As of today, the tests are run using `tf_nightly==2.6.0-dev20210601`.
## Running on GPU
To run jax2tf on GPU, both jaxlib and TensorFlow must be installed with support
for CUDA. One must be mindful to install a version of CUDA that is compatible
with both [jaxlib](https://github.com/google/jax/blob/master/README.md#pip-installation) and
[TensorFlow](https://www.tensorflow.org/install/source#tested_build_configurations).
## Updating the limitations documentation
The jax2tf tests are parameterized by a set of limitations
(see `tests/primitive_harness.py` and `tests/jax2tf_limitations.py`).
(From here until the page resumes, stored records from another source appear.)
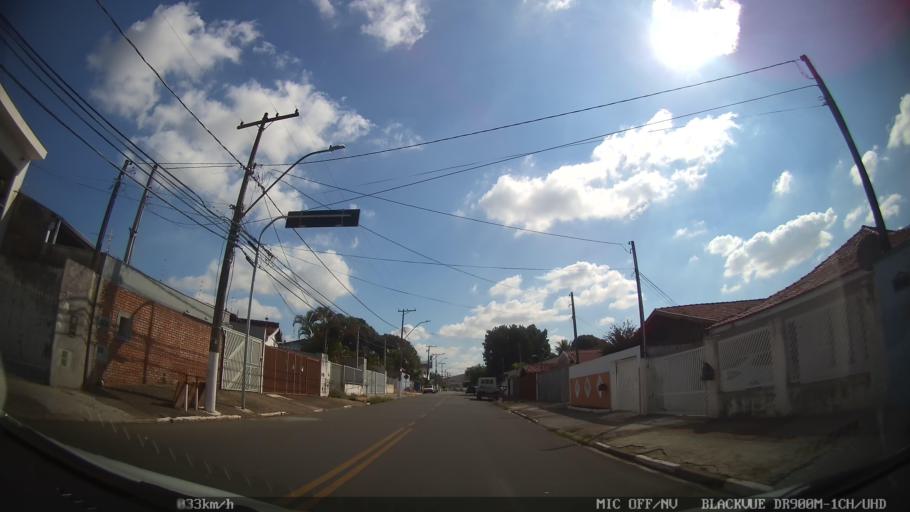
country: BR
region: Sao Paulo
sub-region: Hortolandia
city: Hortolandia
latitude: -22.8744
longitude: -47.2221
The limitations specify test harnesses that are known to fail, by
JAX primitive, data type, device type, and TensorFlow execution mode (`eager`,
`graph`, or `compiled`). These limitations are also used
to generate tables of limitations, e.g.,
* [List of primitives not supported in JAX](https://github.com/google/jax/blob/master/jax/experimental/jax2tf/g3doc/jax_primtives_coverage.md),
e.g., due to unimplemented cases in the XLA compiler, and
* [List of primitives not supported in jax2tf](https://github.com/google/jax/blob/master/jax/experimental/jax2tf/g3doc/primitives_with_limited_support.md),
e.g., due to unimplemented cases in TensorFlow. This list is incremental
on top of the unsupported JAX primitives.
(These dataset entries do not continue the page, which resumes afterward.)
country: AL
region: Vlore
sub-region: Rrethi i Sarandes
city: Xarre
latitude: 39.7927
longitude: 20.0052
There are instructions for updating those documents at the end of each
document.
The set of limitations is an over-approximation, in the sense that if XLA
or TensorFlow improves and support more cases, no test will fail. Instead,
periodically, we check for unnecessary limitations. We do this by uncommenting
two assertions (in `tests/jax_primitives_coverage_test.py` and in
`tests/tf_test_util.py`) and runing all the tests. With these assertions enabled
the tests will fail and point out unnecessary limitations. We remove limitations
until the tests pass. Then we re-generate the documentation.